While delighted to have sealed his last-four place – with a clash against world number one Novak Djokovic potentially next up – Nadal is disappointed he can not share the moment with fans, with crowds at sporting events in the United Kingdom still banned due to the coronavirus pandemic.
"I think I played quite well, for such a long time. That game, 5-4 in the second set, affected me a little bit," Nadal said in his on-court interview.
"I think I was quite comfortable until that moment, after that everything changed a bit, I started to serve a little bit worse but at the end a very positive match for me and for me to be in the semi-finals is another important thing.
"Last year I was a bit unlucky not to be in the semi-finals, the year before I had to pull out.
"It's always difficult to play here, against the best players in the world every single day, at the end of the season. This year is a little bit different.
"Sad for the situation, normally after this good match the atmosphere would be fantastic as always. It's a different story.
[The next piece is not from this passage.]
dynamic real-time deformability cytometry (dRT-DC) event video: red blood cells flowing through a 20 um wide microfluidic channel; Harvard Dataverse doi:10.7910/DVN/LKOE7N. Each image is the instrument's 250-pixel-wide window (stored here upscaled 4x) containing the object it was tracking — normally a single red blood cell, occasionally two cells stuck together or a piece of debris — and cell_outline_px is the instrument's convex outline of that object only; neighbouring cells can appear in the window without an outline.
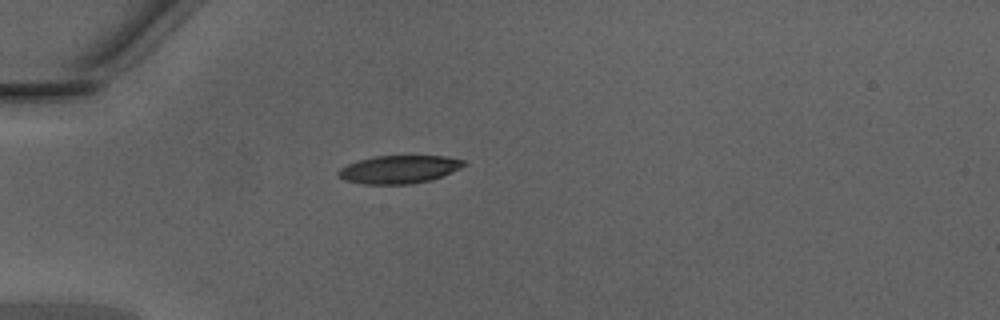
{"species": "Egyptian fruit bat (a non-hibernating species)", "species_latin": "Rousettus aegyptiacus", "temperature_condition": "warm", "stored_images_in_passage": 29, "camera_frame_rate_fps": 3000, "um_per_image_px": 0.085, "animal": {"sex": "male"}, "frame": {"image": 1, "passage_image": 1, "time_ms": 0.0, "image_size_px": [1000, 320], "cell_outline_px": [[468, 164], [460, 168], [432, 180], [412, 184], [364, 184], [344, 180], [336, 176], [336, 172], [340, 168], [348, 164], [360, 160], [376, 156], [444, 156], [464, 160]], "centroid_in_image_um": [33.91, 14.4], "position_along_channel_um": 51.1, "area_um2": 20.52}}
"It's sad to say goodbye to this amazing place, but it's what we are facing around the world so I'm just excited to be in the semi-finals and hope to be ready to try my best."
Nadal – an ATP Finals runner-up in 2010 and 2013 – also conceded that, with England currently in a state of nation-wide lockdown, he has found it harder to fill his time while not on the court.
"We can't complain at all, we are very lucky to be practicing our sport in very difficult conditions so we can't complain," the 34-year-old added.
"At the same time, it's a bit more boring than usual, with no chance to go out for dinner, so days in the middle are a bit longer, but I'm happy to have a good team around me, I'm trying to stay organised, stay impassioned."
Nadal joins US Open champion Dominic Thiem, last year's beaten finalist, in the semi-finals.